Le Maire de Saguenay vient d’écrire une nouvelle page dans le feuilleton de sa croisade pour le maintien de la prière...
2008-10-07 13:24 - Commentaire d'opinion
- / LBR.ca / - Le Maire de Saguenay vient d’écrire une nouvelle page dans le feuilleton de sa croisade pour le maintien de la prière aux seins des institutions démocratiques de la ville. Le conseil municipal aura à statuer sur une motion proposant d’encadrer, par règlement, la tenue de la prière avant le début de la séance du conseil. Les fidèles pourront ainsi prier avant l’ouverture de la séance, alors que les impies, incroyants et autres athées devront patienter au portillon que leurs bondieuseries se terminent. Le Maire, ratoureux comme on le connait, se serre un peu la « bible belt » et tente un stratagème douteux, dans l’espoir de jeter de la poudre aux yeux. On prétend régler la question par un règlement municipal qui contrevient, intrinsèquement, à la charte des droits et libertés du Québec? Pas besoin d’être membre du barreau pour voir que cela sonne faux, et que ce nouveau règlement n’apporte rien à la crédibilité de nos institutions municipales.

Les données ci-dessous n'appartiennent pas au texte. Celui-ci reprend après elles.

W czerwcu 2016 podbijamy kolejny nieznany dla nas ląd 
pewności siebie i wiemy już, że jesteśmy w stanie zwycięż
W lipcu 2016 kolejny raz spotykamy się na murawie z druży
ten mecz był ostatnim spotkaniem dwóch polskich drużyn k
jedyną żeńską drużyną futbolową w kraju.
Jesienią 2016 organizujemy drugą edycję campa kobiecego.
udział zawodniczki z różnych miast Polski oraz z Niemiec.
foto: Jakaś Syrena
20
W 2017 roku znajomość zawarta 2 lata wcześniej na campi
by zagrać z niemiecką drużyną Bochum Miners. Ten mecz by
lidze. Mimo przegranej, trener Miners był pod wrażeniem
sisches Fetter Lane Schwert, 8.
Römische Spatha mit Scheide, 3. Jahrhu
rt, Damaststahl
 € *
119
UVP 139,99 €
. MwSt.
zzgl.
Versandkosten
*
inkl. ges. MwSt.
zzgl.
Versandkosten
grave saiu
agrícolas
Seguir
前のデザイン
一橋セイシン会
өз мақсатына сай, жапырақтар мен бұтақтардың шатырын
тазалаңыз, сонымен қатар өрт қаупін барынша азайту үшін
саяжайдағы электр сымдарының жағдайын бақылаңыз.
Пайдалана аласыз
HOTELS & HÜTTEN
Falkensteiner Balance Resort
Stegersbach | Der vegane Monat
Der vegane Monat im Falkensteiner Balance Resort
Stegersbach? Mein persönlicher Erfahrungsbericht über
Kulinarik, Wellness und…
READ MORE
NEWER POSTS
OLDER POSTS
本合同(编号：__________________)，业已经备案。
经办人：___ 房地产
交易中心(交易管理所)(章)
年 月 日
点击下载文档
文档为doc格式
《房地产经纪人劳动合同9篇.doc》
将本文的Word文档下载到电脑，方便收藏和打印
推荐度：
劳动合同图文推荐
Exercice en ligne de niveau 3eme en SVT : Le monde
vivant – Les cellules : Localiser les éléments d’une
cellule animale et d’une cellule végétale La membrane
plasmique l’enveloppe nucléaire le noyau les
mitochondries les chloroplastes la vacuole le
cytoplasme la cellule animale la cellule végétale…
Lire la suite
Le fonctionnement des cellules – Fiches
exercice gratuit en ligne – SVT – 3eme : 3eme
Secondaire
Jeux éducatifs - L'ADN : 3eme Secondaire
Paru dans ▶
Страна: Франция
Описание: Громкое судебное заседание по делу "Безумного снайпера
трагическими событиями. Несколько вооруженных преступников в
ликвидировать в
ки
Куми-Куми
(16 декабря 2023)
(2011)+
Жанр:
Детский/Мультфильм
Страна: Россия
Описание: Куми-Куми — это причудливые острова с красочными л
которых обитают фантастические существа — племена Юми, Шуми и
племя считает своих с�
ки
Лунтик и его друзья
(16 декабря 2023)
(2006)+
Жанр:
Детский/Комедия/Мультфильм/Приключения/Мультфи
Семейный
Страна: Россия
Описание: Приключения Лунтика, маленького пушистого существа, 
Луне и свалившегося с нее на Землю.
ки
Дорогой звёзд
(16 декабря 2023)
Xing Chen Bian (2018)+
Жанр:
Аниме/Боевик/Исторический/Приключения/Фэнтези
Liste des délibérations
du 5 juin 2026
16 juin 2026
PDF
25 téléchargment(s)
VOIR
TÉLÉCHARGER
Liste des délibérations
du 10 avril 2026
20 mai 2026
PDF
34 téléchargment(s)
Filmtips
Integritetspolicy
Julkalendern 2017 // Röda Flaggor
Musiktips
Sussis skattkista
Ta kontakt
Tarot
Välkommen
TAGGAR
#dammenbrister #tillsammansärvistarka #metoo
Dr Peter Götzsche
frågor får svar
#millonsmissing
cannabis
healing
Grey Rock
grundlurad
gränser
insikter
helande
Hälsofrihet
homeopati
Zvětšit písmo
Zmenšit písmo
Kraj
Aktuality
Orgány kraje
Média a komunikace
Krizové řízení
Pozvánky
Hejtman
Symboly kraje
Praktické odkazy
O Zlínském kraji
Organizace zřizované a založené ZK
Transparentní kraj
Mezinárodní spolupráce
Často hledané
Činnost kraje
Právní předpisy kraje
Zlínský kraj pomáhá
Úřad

Ce geste intervient alors que la poursuite intentée par le Mouvement Laïque du Québec et un citoyen de Saguenay se confirme. On peut penser que le Maire réagit ainsi à l’avis éclairé de son contentieux, qui doit le donner pour perdant auprès des tribunaux sur cette question. Mais son choix est maintenant clair, le Maire persiste et signe, s’entête, contre vents et marées, dans son combat pour imposer sa prière.
Cette dernière pirouette du Maire ne règle en rien le fond de la question. La prière n’a pas sa place dans les affaires municipales, qui se doivent, au nom de la saine démocratie, d’être laïques et ouvertes à touTEs. Chacun à droit à ses propres croyances, mais d’aucun n’a le droit de les imposer aux autres. Jean Tremblay s’obstine à vouloir contester ce consensus, confirmé par les lois et codes qui régissent notre société. Cette aventure est vouée à l’échec, mais apparemment le Maire se sent l’âme d’un Don Quichotte. L’inacceptable, c’est qu’il mènera cette croisade en notre nom et en impliquant les deniers de notre ville, dans le but avoué de défendre ses croyances religieuses personnelles.